Survival rates after allogeneic hematopoietic cell transplantation (HCT) for Fanconi anemia (FA) have increased dramatically since 2000. However, the use of autologous stem cell gene therapy, whereby the patient's own blood stem cells are modified to express the wild-type gene product, could potentially avoid the early and late complications of allogeneic HCT. Over the last decades, gene therapy has experienced a high degree of optimism interrupted by periods of diminished expectation. Optimism stems from recent examples of successful gene correction in several congenital immunodeficiencies, whereas diminished expectations come from the realization that gene therapy will not be free of side effects. The goal of the 1st International Fanconi Anemia Gene Therapy Working Group Meeting was to determine the optimal strategy for moving stem cell gene therapy into clinical trials for individuals with FA. To this end, key investigators examined vector design, transduction method, criteria for large-scale clinical-grade vector manufacture, hematopoietic cell preparation, and eligibility criteria for FA patients most likely to benefit. The report summarizes the roadmap for the development of gene therapy for FA.
Bibliographical noteFunding Information:
The first meeting of an International Fanconi Anemia Gene Therapy Working Group, held on 16 November 2010, was organized and funded by the Fanconi Hope Charitable Trust, UK, and the Fanconi Anemia Research Fund, OR, USA. This meeting, hosted by Adrian Thrasher at the Institute of Child Health and chaired by Jakub Tolar from the University of Minnesota, brought together leading gene therapy and FA experts from across the globe to create an action plan for gene therapy trials in FA.

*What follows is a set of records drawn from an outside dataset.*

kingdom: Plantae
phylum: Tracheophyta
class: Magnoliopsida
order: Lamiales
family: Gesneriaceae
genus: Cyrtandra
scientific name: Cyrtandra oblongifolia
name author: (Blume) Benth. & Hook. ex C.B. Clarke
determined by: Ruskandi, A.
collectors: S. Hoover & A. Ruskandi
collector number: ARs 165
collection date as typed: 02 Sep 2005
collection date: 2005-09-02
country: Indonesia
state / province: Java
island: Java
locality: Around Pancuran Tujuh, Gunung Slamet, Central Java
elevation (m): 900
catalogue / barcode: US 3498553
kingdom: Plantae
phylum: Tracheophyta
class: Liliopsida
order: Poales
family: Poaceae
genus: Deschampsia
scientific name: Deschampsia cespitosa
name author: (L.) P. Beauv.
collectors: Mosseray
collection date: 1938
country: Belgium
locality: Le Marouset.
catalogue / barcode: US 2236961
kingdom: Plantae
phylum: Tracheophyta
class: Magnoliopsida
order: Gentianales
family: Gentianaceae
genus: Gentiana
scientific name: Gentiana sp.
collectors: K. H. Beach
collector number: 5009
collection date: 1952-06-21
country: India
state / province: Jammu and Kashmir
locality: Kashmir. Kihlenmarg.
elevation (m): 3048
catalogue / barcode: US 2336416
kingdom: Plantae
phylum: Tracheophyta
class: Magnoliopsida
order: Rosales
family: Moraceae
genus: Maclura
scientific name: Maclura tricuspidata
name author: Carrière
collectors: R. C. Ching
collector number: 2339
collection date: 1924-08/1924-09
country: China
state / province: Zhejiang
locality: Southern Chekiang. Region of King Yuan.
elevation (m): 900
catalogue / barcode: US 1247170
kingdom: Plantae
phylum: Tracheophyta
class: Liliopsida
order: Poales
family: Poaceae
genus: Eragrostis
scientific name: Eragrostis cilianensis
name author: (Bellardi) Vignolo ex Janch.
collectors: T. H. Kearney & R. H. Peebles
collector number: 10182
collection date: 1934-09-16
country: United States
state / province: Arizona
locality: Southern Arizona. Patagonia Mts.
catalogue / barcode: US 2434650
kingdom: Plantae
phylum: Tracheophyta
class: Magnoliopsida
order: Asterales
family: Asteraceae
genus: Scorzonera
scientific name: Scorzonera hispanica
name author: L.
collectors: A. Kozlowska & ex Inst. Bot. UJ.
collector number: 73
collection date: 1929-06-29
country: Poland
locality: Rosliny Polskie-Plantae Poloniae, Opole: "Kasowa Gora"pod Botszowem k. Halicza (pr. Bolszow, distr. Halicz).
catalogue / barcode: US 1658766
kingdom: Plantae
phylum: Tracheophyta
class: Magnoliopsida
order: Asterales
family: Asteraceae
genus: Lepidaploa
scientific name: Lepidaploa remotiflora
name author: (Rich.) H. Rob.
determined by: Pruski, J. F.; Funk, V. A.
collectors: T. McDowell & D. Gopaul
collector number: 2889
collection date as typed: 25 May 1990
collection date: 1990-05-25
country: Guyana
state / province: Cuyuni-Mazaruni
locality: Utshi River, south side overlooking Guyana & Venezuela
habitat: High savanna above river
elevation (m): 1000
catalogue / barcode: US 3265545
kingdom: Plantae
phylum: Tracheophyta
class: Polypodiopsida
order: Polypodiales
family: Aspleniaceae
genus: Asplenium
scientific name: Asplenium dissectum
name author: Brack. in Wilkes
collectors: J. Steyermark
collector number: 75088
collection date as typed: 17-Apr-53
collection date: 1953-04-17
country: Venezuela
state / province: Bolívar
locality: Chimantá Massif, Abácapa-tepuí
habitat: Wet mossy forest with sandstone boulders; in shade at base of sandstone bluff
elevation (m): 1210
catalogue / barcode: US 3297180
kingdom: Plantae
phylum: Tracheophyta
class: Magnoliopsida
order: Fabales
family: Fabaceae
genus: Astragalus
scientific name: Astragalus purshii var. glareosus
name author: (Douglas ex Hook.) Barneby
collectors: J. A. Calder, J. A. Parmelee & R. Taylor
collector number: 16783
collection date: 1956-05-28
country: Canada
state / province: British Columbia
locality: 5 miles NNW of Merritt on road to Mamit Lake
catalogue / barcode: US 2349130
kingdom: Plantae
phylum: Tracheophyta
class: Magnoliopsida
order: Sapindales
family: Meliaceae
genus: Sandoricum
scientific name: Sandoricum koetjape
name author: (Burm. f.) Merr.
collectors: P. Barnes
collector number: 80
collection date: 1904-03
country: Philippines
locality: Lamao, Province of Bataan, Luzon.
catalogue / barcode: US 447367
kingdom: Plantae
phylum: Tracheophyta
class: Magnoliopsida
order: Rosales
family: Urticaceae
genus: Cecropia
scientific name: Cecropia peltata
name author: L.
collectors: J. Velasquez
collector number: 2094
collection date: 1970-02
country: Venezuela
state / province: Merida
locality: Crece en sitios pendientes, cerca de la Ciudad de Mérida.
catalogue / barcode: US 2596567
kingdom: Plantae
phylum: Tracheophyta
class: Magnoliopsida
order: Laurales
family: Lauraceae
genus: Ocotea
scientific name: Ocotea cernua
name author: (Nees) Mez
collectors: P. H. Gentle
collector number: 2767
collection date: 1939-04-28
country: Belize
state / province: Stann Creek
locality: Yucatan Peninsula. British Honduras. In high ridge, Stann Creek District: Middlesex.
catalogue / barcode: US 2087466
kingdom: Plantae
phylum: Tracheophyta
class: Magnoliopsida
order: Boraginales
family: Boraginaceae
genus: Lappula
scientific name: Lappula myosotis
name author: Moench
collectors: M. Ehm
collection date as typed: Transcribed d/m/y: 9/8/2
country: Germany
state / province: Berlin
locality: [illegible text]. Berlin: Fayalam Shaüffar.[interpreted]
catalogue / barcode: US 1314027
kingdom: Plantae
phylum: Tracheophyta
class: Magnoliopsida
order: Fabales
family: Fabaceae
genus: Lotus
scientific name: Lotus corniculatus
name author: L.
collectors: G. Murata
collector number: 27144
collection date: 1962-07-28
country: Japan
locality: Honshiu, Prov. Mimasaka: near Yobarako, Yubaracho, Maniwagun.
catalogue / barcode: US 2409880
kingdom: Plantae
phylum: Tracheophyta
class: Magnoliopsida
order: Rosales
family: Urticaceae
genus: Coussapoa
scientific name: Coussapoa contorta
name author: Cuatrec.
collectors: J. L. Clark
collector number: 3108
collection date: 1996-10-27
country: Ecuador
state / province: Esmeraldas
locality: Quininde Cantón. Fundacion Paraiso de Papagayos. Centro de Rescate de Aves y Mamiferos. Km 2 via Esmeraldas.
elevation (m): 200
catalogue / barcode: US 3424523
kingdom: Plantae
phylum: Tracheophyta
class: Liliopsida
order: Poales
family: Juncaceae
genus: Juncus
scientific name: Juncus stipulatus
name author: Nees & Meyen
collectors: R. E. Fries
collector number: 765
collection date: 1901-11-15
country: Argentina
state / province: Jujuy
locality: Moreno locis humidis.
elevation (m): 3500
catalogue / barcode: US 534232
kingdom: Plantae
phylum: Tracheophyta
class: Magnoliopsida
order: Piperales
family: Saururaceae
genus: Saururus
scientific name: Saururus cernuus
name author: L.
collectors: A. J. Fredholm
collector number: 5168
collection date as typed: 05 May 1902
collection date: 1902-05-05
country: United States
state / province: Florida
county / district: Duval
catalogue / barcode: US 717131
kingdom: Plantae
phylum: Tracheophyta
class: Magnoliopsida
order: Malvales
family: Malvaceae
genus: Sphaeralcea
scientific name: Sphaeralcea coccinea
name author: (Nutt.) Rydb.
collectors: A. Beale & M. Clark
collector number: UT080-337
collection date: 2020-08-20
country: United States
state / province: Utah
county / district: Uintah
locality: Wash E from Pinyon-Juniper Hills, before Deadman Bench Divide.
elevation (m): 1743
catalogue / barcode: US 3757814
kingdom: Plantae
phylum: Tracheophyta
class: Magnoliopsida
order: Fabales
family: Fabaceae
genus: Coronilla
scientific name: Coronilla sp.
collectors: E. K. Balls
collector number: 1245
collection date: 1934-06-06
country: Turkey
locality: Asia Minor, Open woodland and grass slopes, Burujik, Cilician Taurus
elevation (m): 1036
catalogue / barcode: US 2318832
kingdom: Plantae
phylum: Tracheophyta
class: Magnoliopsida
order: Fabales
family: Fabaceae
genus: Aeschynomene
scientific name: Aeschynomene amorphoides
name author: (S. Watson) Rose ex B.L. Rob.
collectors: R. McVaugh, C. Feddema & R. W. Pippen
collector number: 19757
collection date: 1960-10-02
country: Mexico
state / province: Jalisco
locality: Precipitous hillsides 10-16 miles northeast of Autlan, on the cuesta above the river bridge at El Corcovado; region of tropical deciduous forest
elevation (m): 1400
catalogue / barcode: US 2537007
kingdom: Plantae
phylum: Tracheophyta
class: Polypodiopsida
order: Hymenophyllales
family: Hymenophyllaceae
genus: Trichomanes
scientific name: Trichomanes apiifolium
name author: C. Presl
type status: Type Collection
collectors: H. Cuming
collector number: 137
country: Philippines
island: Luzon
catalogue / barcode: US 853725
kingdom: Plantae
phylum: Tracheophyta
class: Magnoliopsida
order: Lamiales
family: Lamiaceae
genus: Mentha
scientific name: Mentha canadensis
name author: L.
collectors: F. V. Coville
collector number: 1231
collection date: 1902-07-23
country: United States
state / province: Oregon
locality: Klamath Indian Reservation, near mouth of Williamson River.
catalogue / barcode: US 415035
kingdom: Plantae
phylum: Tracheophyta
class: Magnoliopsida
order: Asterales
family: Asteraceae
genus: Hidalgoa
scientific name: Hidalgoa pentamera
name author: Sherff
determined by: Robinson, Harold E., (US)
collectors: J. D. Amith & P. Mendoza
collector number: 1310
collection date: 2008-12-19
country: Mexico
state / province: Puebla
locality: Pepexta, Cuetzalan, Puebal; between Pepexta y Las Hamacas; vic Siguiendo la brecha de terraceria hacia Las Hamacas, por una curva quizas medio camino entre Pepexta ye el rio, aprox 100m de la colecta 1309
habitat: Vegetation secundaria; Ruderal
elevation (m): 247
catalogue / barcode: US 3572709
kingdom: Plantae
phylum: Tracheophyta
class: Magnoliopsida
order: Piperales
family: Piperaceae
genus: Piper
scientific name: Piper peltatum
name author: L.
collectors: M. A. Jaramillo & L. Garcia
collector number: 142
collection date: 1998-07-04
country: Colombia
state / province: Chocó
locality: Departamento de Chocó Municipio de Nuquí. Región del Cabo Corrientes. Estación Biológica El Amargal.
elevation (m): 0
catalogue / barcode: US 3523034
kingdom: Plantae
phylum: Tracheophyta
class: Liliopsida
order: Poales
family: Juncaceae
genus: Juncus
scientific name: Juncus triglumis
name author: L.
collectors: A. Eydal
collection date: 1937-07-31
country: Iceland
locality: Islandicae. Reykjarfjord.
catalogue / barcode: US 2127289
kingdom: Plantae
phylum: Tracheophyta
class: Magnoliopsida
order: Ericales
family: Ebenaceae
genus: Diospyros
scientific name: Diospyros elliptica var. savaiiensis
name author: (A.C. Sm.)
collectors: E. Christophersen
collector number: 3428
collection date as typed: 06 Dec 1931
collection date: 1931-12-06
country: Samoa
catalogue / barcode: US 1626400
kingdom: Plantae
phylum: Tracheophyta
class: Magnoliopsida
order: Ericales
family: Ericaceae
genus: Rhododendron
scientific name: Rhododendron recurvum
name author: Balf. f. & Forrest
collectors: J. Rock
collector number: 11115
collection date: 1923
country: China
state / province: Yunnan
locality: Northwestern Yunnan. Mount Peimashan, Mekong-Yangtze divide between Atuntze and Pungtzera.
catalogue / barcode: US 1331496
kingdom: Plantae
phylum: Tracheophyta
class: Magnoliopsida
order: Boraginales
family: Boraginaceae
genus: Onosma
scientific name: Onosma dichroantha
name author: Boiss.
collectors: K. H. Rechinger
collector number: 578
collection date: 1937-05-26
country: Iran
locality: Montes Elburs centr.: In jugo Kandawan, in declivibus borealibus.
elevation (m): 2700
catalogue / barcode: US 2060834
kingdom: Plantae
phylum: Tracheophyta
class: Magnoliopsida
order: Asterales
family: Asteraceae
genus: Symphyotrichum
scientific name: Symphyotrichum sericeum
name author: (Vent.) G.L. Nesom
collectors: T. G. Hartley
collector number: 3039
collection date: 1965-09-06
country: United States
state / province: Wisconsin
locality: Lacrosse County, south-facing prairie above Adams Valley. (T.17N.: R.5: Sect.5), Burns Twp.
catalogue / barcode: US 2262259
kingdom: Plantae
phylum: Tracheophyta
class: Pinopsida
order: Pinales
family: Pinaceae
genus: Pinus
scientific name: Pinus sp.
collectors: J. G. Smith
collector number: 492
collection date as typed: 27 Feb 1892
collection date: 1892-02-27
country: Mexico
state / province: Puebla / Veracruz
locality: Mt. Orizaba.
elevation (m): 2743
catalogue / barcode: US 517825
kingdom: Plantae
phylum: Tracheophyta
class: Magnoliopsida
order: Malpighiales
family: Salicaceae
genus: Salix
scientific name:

The authors would like to thank the Fanconi Anemia Research Fund, the Fanconi Hope Charitable Trust, the Spanish Association on FA, and the Children’s Cancer Research Fund, Minnesota. We thank Grover C. Bagby for useful comments on the manuscript. J.T. is supported by the Fanconi Anemia Research Fund, Children’s Cancer Research Fund, Minnesota, and the Albert D. and Eva J. Corniea Chair for clinical research. J.A.B. and P.R. are supported by grants from European Commision (FP7, Ministries of Science and Innovation and Health, Genoma España, and Fundación Botín). H.H. is supported by the DFG SPP1230, the BMBF networks for Inherited Bone Marrow Failure Syndromes, the Foamyviral Network for Genetic Therapy of FANCA, and R01 CA155294-01 and STTR R41HL099150. A.G. is supported by a grant from Genoma España, Madrid, Spain and by AFM (French Muscular Dystrophy Association), Evry, France. M.C.C. is supported by the Association Française contre les Myopathies (AFM) and Assistance Publique–Hôpitaux de Paris Direction de la Recherche Clinique. H.P.K. is supported by National Institutes of Health grants HL85693, DK56465, and HL36444. H.P.K. is a Markey Molecular Medicine Investigator and recipient of José Carreras/E. Donnall Thomas Endowed Chair for Cancer Research. Research in L.N. lab is supported by Telethon, the European Research Council, the European 7th Framework Program for Life Sciences, and the Italian Ministries of Health and of Scientific Research. E.V. is supported by grants from the European 7th Framework Program for Life Sciences and French grants (AFM and ANR). A.J.T. receives funding from The Wellcome Trust and Great Ormond Street Children’s Charity.